Amiral Orhan Aydın Sports Hall
- Interactive map of Amiral Orhan Aydın Sports Hall
- Location: Marmaris, Muğla Province, Turkey
- Coordinates: 36°51′18″N 28°16′42″E﻿ / ﻿36.85500°N 28.27833°E
- Owner: Marmaris Municipality
- Capacity: 1,040

Construction
- Opened: 1999; 27 years ago

= Amiral Orhan Aydın Sports Hall =

Indoor arena in Marmaris, Muğla, Turkey

The Amiral Orhan Aydın Sports Hall (Amiral Orhan Aydın Spor Salonu) is an indoor arena located in Marmaris town of Muğla Province, Turkey.

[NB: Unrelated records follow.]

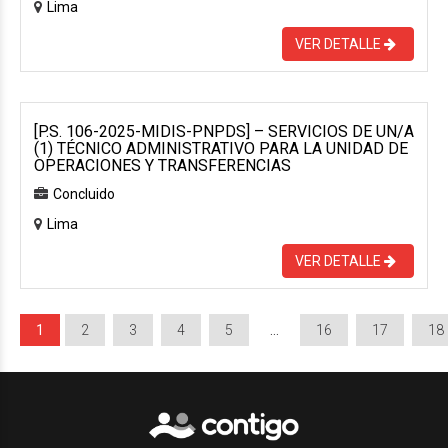
Lima
VER DETALLE
[P.S. 106-2025-MIDIS-PNPDS] – SERVICIOS DE UN/A
(1) TÉCNICO ADMINISTRATIVO PARA LA UNIDAD DE
OPERACIONES Y TRANSFERENCIAS
Concluido
Lima
VER DETALLE
1
2
3
4
5
…
16
17
18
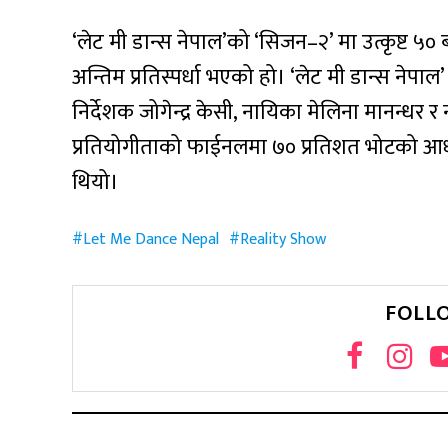
‘लेट मी डान्स नेपाल’को ‘सिजन–२’ मा उत्कृष्ट ५० बाट उत
अन्तिम प्रतिस्पर्धा भएको हो। ‘लेट मी डान्स नेपा
निर्देशक जोगेन्द्र केसी, नायिका मेलिना मानन्धर र
प्रतियोगीताको फाईनलमा ७० प्रतिशत भोटको आधा
थियो।
Let Me Dance Nepal
Reality Show
FOLL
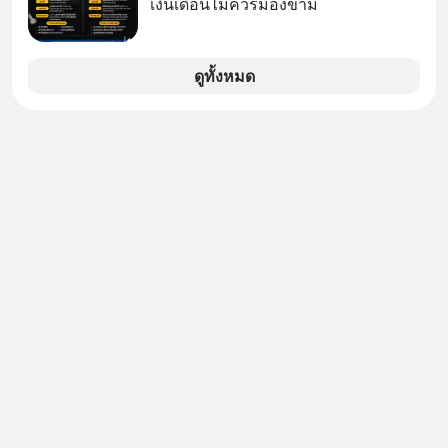
เงินเดือนไม่ควรมองข้าม
กำลังก่อตัวขึ้น จาก "ระเบิดหนี้สิน
มหาศาล" ผสานเข้ากับ "ฟองสบู่กระแส
AI" ที่ผู้คนกำลังแห่ไล่ราคาอย่างบ้าคลั่ง
ดูทั้งหมด
บทเรียนจากประวัติศาสตร์ 500 ปี บอก
อะไรเรา? ระเบียบโลกกำลังจะเปลี่ยน
มือไปในทิศทางไหน? และเราควรรับมือ
อย่างไรก่อนที่ทุกอย่างจะสายเกินไป?
ร่วมเจาะลึกบทวิเคราะห์และข้อคิดการ
เงินฉบับ Dalio กันได้ใน EP. นี้
#RayDalio #สรุปบทเรียน #การเงินการ
ลงทุน #MissionToTheMoon
#MissionToTheMoonPodcast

Owned by the Marmaris Municipality, it was opened March 1999. The venue, which is suitable for use of basketball and volleyball competitions, has a seating capacity of 1,040. The venue was renamed in honor of Rear admiral Orhan Aydın, Commander of the Turkish Naval Academy, who died as a result of the 1999 İzmit earthquake at the Turkish Navy headquarters in Gölcük on August 17.

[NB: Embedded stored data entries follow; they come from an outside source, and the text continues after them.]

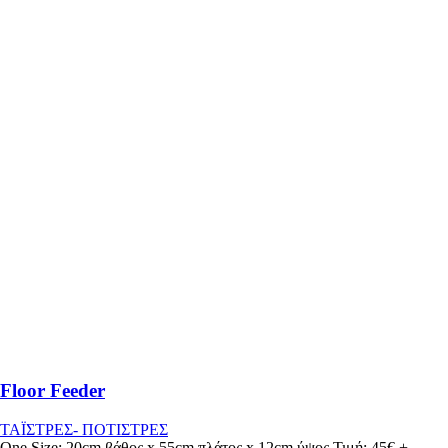
Floor Feeder
ΤΑΪΣΤΡΕΣ- ΠΟΤΙΣΤΡΕΣ
One Size: 20cm βάθος x 55cm πλάτος x 12cm ύψος Τιμή: 45€ +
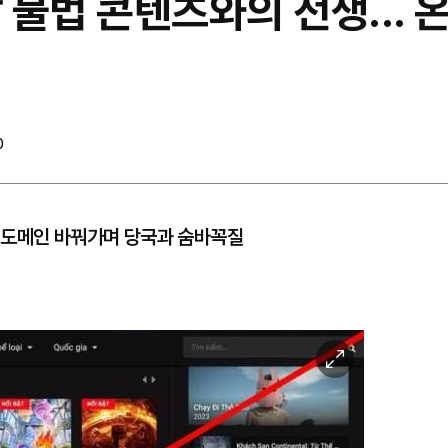
트남 불법 콘텐츠와의 전쟁...
0
.. 도메인 바꿔가며 당국과 숨바꼭질
이
미
지
확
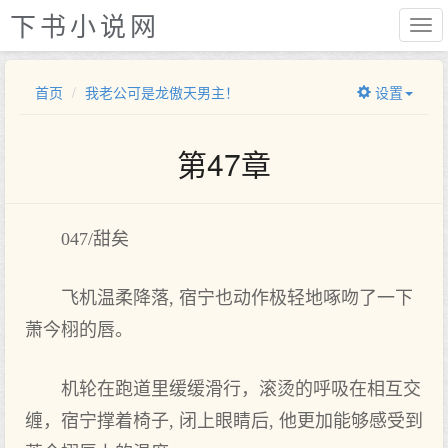
下书小说网
首页
我老公可是龙傲天男主！
设置
第47章
047/甜矣
飞机温柔降落, 宿宁也动作‌极轻地啄吻了一下
萧今栩的唇。
机轮在跑道里缓缓滑行，滚烫的呼吸在相互交
缠，宿宁撑着椅子, 闭上眼睛后, 他更加能够感受到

The facility consists of also six tennis courts, a bowling alley, a squash tennis court, a futsal pitch, a fitness center as well as sauna and whirlpool tub for recreation, which are in service since May 2001.

==Major events==
On July 13–14, the venue hosted the final four events of 2013 Men's European Volleyball League.